Records shown:
"""

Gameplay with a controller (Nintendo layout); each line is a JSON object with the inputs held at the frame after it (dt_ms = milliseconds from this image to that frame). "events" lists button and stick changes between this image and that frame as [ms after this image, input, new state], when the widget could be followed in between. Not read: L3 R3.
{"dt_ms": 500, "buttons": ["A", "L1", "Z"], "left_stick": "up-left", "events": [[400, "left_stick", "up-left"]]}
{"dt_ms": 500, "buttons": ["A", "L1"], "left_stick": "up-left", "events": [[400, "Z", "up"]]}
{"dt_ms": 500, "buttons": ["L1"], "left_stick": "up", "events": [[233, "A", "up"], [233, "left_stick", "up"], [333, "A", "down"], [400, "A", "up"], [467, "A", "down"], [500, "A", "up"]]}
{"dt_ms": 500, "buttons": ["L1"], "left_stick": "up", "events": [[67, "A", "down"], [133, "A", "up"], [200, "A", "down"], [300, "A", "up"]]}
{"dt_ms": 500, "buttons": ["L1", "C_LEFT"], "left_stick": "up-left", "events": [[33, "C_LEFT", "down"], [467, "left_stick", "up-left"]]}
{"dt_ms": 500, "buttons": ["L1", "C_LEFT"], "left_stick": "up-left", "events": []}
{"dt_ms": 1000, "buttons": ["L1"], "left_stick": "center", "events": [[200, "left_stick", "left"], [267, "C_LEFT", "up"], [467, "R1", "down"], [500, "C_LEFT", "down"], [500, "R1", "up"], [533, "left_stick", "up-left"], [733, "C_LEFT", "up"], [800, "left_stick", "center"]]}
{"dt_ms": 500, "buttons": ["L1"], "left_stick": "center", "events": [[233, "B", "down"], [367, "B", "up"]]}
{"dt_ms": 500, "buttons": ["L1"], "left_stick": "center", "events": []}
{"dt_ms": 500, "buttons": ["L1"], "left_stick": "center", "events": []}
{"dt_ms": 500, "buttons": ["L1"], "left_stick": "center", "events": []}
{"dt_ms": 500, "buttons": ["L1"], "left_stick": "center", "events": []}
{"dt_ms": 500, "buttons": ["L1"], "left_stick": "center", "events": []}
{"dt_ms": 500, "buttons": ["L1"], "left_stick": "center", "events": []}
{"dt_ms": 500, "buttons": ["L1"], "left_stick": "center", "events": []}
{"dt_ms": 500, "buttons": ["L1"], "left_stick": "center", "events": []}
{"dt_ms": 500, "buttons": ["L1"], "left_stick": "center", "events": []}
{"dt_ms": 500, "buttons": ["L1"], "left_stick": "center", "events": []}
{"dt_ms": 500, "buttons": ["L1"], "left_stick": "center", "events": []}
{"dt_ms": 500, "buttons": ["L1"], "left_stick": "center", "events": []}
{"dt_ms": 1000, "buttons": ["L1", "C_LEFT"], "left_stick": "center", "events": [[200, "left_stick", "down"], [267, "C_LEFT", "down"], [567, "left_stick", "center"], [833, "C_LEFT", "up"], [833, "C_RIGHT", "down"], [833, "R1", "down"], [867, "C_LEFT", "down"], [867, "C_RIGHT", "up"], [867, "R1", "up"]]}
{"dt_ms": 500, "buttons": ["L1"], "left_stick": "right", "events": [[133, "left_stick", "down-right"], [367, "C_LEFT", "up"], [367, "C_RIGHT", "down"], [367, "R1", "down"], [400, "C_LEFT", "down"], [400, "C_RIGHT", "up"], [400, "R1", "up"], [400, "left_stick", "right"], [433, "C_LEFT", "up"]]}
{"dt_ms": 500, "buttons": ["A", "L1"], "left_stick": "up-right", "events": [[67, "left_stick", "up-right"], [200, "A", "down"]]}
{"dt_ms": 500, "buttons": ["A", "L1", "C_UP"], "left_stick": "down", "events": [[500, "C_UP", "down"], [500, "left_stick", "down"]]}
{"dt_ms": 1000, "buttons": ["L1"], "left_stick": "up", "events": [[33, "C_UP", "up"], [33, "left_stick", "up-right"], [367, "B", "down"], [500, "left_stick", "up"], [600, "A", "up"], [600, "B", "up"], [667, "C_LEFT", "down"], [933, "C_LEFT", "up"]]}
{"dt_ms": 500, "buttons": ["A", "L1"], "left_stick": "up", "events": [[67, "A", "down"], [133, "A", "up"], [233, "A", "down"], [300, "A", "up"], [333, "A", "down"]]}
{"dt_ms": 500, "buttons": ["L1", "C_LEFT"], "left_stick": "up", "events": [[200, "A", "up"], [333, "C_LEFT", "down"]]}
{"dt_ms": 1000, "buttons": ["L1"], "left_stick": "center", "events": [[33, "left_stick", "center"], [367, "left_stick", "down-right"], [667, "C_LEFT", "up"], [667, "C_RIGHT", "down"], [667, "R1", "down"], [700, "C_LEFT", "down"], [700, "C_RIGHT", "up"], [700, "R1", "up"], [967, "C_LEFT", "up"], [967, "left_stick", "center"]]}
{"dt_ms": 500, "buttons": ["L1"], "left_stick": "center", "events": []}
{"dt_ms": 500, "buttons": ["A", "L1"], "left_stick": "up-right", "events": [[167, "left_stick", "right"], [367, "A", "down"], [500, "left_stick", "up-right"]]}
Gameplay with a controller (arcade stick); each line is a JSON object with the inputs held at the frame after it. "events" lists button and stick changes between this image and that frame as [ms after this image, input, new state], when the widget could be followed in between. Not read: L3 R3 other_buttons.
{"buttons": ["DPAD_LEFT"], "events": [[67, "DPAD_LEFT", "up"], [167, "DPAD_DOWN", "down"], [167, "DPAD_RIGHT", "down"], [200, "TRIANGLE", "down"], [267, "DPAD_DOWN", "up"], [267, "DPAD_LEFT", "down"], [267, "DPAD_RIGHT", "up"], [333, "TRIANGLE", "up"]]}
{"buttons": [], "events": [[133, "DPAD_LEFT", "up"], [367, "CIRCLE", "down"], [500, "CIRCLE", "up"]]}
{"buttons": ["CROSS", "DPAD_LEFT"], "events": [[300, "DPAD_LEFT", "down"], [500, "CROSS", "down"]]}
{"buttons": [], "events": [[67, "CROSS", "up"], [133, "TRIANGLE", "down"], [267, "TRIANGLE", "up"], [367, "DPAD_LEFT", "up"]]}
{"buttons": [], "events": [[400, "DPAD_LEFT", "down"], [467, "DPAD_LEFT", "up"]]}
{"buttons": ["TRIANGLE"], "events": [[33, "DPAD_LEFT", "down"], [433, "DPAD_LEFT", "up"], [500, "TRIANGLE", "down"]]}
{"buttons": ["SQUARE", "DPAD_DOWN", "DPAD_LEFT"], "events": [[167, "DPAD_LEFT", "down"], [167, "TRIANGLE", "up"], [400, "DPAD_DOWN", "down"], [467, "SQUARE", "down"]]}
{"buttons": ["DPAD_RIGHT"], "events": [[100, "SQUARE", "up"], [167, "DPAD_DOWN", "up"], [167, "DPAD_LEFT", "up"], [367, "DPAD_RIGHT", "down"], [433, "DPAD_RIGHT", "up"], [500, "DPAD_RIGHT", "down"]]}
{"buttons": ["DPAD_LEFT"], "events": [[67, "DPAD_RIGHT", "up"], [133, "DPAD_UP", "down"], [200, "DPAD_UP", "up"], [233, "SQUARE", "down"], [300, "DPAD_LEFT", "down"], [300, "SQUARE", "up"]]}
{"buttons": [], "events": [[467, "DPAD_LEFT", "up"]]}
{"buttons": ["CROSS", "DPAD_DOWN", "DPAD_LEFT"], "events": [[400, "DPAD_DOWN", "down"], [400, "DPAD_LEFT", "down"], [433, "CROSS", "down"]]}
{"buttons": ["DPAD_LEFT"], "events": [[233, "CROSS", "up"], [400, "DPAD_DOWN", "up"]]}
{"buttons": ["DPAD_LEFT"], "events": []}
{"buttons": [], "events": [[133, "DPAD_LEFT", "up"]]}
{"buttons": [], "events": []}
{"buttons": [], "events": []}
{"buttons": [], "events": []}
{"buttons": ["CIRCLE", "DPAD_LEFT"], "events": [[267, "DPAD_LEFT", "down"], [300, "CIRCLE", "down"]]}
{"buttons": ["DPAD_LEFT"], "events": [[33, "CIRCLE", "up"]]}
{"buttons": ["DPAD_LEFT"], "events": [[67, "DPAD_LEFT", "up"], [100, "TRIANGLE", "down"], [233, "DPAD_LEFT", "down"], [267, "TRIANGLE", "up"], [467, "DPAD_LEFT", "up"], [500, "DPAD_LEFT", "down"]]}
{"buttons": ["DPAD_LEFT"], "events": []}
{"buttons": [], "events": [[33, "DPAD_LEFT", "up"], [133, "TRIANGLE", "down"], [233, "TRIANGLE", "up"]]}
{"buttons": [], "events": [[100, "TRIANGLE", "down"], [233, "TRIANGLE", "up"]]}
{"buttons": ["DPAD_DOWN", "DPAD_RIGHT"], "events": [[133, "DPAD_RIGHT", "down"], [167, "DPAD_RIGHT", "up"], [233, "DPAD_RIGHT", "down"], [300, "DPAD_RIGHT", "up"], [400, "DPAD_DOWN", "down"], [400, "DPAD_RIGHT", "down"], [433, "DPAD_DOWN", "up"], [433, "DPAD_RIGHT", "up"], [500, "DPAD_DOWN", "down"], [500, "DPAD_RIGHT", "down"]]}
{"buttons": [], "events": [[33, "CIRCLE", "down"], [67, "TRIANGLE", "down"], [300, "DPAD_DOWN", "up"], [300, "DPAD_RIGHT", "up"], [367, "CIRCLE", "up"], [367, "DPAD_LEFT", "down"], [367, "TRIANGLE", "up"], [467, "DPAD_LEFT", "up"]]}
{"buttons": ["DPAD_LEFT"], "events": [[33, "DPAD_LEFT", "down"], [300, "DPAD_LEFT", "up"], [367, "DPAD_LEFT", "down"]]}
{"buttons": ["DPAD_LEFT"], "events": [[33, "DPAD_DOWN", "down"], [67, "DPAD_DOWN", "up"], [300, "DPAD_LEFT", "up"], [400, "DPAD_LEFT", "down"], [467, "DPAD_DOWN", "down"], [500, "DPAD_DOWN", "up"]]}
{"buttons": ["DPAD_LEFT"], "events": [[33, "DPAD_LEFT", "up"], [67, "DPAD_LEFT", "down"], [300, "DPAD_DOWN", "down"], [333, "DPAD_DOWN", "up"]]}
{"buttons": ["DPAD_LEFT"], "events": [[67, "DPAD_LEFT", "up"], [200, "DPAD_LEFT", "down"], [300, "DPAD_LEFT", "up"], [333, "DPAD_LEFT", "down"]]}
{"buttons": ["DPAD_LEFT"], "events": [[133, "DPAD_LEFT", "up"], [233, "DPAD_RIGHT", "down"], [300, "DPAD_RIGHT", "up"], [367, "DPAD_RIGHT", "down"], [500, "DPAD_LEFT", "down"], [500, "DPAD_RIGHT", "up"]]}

"""

Return, from the entries, each line that holds "could".

Exercise result:
Gameplay with a controller (Nintendo layout); each line is a JSON object with the inputs held at the frame after it (dt_ms = milliseconds from this image to that frame). "events" lists button and stick changes between this image and that frame as [ms after this image, input, new state], when the widget could be followed in between. Not read: L3 R3.
Gameplay with a controller (arcade stick); each line is a JSON object with the inputs held at the frame after it. "events" lists button and stick changes between this image and that frame as [ms after this image, input, new state], when the widget could be followed in between. Not read: L3 R3 other_buttons.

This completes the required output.